An RCN spokesman said that it was not even clear whether hard-up NHS trusts would pay the minimum 0.5 per cent and whether or not the Government had the power to force them to do so.

"From April there is a 4.3 per cent increase in the NHS budget made up of 3 per cent efficiency savings and 1.3 per cent of new money. There is more than enough money for the trusts to pay the full 3 per cent. The award is extremely disappointing when nursing activity has done an awful lot to produce the increase in the productivity in the hospitals which Mrs Bottomley is so proud of."

Doreen Norris, senior staff nurse in the paediatric accident and emergency department at Lewisham hospital, south London, said: "This will drive morale even lower. Basic salary for a staff nurse is £11,320 - this will not cover the increase in mortgages or taxes.
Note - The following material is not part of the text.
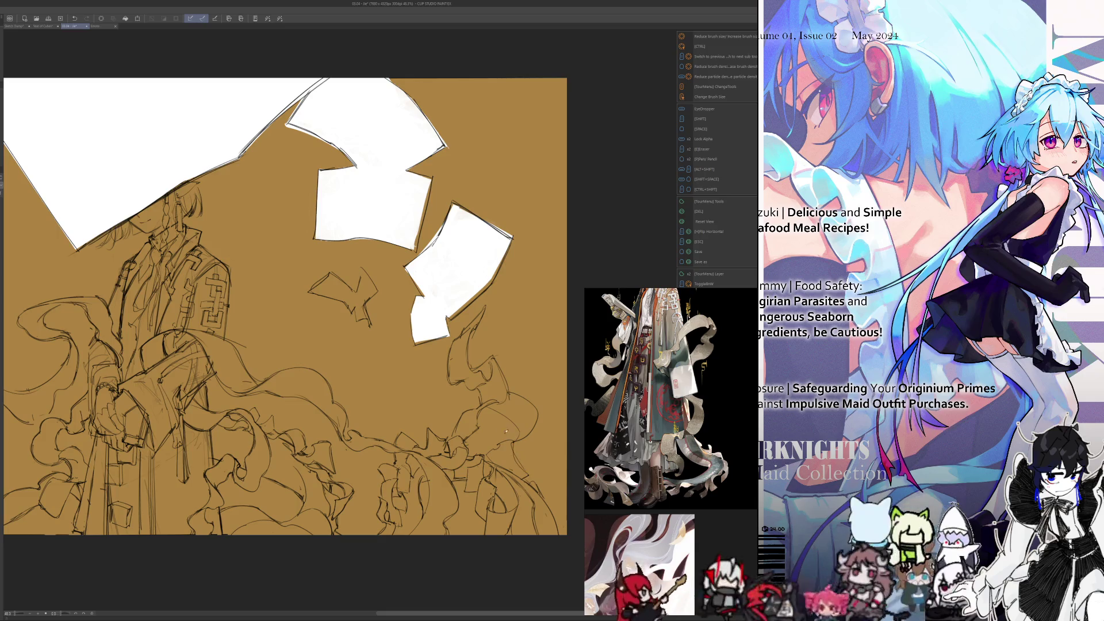
pyautogui.click(74, 18)
pyautogui.click(74, 18)
pyautogui.click(74, 18)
If they can find the money for doctors they can find it for nurses."

A staff nurse (grade D) earning £11,320 will get £11,435, a rise of £115, and a sister on £13,640 will get £13,770. From April, no consultant will earn less than £40,620 - the current minimum is £39,625.

It seems clear that nurses, already demoralised by staff shortages and short-term contracts and in no mood to fight, have born the brunt of the consultants' powerful opposition to local pay bargaining. Since the summer they have shown every sign of beingprepared to do battle with the Government.

While the British Medical Association responded tepidly to the 2.5 per cent award, there is no doubt that it is claiming victory. One aspect will be negotiated locally. It relates to 5 per cent of consultants who have already opted out and negotiate their pay directly with their managers. This group is being allowed to negotiate increases of up to 5 per cent.

But as the hospital doctors' dispute fades, the GPs responded angrily. Dr Ian Bogle, chairman of the BMA GPs' committee, sought an urgent meeting with the Secretary of State on out-of-hours working. "In the meantime, the committee will be taking steps toprepare for action in its battle to prevent the demise of the out-of-hours service.

"I am bitterly disappointed that the review body report and the Government's announcement do not provide a solution to the growing crisis facing the GPs' night-visits system."

The GPs say there must be extra money to fund the increased demand for home visits and have already rejected a government scheme to pay them £2,000 a year and £9 per visit instead of the £45 that senior GPs now receive for going to patients' homes.

t Dentists, who are to receive 2.5 per cent, said that the award would have little effect on the financial viability of practices. The profession was still waiting for the Government to announce its plans on the future of dentistry.